I'm a huge GM fan. They have showed brillance beyond compare and yet have made some of the dumbest decisions in automobile history.

And they have been hugely successful in so many ways...like being number one a lot of years.

Many stunning, many dreadful cars and a slew of marketing schemes later, there has been but one shining star in their orbit.

Corvette.

Clear visionary, purposeful, consistant, ever improving Corvette. Some close calls for sure and a couple of iffy years, but they stuck with the plan.

Now, I say, take the Corvette team and put them in charge of GM and change the name of General Motors Corporation to Corvette Corporation. Because no matter what GM does, they could make the best cars in the world, but the old baggage may take too long to unload. It may be too late.

Use the current Corvette emblem slightly reworked.

Then see a renewed car company.

Posted

Implementation would make or break an idea like this. Replace the top mgmt with 'vette folks, and engrained middle management folks might still crap things up, resulting in the whole endeavor being lipstick on a pig. I'm not against the basic idea, but implementation would certainly make or break it. :)

Posted (edited)

I hear you and you may be right.

But if this great company is to survive in the new realities, maybe something radical needs to be done.

I'd rather it existed in a new form then not at all.

Look, I know this will never happen, but it wouldn't hurt GM to look at Corvette and apply some of this philosphy and management to GM as a whole.

Edited by HarleyEarl
Posted (edited)

I like the idea to a degree but the execution is not 100%

realistic & might be more damaging than helpful.

I mean to put it in perspective this would be like Toyota

turning themselves into the Celica-Supra corporation or

if the Germans decided it was now Porsche A.G. instead

of VW/Audi/Porsche group.

You going to be more likely to buy a Camry if it's made

by Supra Motors? Are you going to be more apt to go test

drive a FWD, triptronic Jetta if it's made by Porsche Inc.?

Edited by Sixty8panther
Posted

I see where you are going with this, but the Corvette name and the Porsche are iconic brands.
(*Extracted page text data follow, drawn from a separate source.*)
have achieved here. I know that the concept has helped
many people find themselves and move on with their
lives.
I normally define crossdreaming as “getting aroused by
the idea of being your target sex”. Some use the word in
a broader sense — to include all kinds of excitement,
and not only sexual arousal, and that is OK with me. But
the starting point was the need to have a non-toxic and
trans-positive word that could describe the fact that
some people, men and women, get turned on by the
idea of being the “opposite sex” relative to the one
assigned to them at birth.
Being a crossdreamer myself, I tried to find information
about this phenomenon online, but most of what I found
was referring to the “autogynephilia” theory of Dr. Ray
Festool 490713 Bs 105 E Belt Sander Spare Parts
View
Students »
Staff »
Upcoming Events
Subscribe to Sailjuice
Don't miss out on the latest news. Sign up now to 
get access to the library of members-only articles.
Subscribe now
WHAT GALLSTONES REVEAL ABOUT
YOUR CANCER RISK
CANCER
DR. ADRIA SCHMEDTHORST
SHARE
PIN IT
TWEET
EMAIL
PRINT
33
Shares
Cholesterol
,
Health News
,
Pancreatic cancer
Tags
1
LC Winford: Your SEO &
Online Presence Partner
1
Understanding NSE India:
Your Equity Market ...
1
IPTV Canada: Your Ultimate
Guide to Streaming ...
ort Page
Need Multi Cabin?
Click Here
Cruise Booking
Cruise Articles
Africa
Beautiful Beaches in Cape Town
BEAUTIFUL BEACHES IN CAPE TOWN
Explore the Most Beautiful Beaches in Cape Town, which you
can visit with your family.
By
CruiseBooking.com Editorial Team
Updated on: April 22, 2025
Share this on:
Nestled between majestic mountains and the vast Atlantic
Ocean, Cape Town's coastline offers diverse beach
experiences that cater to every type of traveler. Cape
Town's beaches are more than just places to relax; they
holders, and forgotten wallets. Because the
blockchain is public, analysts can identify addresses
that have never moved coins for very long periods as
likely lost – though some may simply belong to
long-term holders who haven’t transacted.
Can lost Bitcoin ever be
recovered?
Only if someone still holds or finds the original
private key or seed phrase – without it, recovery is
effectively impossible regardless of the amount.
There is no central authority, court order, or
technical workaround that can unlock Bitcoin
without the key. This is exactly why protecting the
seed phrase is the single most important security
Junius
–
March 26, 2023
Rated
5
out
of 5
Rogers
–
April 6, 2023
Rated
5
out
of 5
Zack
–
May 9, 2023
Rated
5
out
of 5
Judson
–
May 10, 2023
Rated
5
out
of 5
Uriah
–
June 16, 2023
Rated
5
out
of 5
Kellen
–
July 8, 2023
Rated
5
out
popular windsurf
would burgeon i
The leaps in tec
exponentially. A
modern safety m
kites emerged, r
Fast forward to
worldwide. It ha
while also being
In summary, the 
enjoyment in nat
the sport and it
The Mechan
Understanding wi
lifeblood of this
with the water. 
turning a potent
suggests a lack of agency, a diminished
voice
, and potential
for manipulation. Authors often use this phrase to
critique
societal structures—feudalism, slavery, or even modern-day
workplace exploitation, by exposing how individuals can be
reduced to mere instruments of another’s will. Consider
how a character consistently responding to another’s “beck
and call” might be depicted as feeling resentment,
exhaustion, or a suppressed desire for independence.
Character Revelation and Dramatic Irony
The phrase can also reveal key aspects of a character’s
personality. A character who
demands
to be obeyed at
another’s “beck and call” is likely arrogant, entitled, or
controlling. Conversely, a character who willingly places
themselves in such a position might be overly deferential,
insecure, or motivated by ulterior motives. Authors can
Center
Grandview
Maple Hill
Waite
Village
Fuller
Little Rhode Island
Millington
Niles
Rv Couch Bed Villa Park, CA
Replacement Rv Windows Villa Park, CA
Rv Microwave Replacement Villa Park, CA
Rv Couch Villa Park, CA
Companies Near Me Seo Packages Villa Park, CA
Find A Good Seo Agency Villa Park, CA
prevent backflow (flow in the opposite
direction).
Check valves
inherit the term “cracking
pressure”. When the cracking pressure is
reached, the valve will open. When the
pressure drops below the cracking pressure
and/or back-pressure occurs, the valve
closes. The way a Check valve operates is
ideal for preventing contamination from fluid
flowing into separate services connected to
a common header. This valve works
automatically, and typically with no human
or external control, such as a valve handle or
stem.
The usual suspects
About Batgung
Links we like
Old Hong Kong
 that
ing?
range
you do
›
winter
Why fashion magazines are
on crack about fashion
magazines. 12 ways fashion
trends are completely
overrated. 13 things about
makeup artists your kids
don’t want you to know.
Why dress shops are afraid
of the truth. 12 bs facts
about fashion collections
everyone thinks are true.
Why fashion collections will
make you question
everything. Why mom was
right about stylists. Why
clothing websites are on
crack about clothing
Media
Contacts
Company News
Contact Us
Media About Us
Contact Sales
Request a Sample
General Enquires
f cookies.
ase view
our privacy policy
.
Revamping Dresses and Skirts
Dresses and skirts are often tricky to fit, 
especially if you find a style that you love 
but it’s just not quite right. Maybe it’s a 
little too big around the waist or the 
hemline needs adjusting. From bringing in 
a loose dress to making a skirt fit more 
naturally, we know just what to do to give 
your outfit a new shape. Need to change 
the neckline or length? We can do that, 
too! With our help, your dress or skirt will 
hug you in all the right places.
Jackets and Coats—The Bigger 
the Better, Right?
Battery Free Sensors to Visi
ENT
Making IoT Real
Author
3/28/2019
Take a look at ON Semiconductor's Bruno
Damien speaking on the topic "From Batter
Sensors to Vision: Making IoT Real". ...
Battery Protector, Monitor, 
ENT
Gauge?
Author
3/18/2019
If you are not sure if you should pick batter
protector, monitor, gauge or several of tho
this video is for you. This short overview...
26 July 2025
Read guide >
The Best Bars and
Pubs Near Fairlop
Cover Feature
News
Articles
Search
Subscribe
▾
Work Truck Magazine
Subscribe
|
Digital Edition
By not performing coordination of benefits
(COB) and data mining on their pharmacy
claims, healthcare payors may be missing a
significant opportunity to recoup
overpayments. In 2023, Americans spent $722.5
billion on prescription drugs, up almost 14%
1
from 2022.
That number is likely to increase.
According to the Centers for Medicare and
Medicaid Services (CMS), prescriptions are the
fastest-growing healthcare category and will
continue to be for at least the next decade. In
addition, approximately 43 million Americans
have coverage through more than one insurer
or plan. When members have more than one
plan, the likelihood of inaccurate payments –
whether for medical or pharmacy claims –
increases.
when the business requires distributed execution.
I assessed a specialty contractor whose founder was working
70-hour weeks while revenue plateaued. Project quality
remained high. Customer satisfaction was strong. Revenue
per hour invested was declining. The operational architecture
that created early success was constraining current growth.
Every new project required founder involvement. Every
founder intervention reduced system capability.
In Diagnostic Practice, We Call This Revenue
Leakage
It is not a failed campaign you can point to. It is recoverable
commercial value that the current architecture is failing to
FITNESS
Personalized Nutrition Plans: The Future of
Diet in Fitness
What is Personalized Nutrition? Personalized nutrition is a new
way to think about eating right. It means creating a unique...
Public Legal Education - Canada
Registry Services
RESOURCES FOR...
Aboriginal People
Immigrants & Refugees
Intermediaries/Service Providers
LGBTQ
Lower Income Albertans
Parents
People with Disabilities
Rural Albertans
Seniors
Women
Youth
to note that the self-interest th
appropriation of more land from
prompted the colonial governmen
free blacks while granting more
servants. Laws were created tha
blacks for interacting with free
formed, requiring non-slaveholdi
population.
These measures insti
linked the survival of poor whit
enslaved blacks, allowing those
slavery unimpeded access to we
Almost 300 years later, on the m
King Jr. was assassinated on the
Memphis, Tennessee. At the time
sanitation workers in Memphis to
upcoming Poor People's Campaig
Now 68, I'm just ever so slightly surprised that you equate Celica/Supra brands with Corvette or Porsche.

Not even close and I'm sure you didn't intend to present them that way :)

Anyways, I was using the Corvette thing as an example of clear branding and continual improvement of a model year after year.

GM could learn much from within their own corporation.

Posted
Anyways, I was using the Corvette thing as an example of clear branding and continual improvement of a model year after year.

I agree 100% that this is what GM needs.

Posted

Oh agreed... it was a bad example, but it DOES to a degree illustrate my point.

I'm all for your enthusiasm and unique approach. Just not in love with the idea just yet.

Posted (edited)

The Corvette -more than any other model in GM history- has had some agonizingly long product cycles. '68 to 82, anyone? That's almost half the time BMW has been reshuffling the same nose on it's cars. Everyone here sems to be leaning toward bi-annual model re-do's.

But I know what you're angling at, HE - steady refinement, class leading, all that the Corvette has always... ususally always displayed.

Edited by balthazar
Posted

cross-fire *cough cough*

Posted

A guy at the Worcester Summer Nats. who had a MINT

cross-fireball-less '82 Vette told me that with a little

tunning the crossfire will develop 400+ horsepower. It

was, according to him, sabotaged mid-development

so that it would not steal the comming ZR-1's thunder.

(I doubt the ZR-1 existed even in someone's imagination in the late 1970s)

He was DEAD serious and got agitated when I giggled

at his claim that cross-fire was one of the best GM

designed high-performance developments in history.

Posted
so, we'll add another BRAND but you suggest we need to cut pontiac and buick etc.

You misunderstand - he's not adding a Corvette brand, he's replacing management of GM with Corvette management, and renaming GM.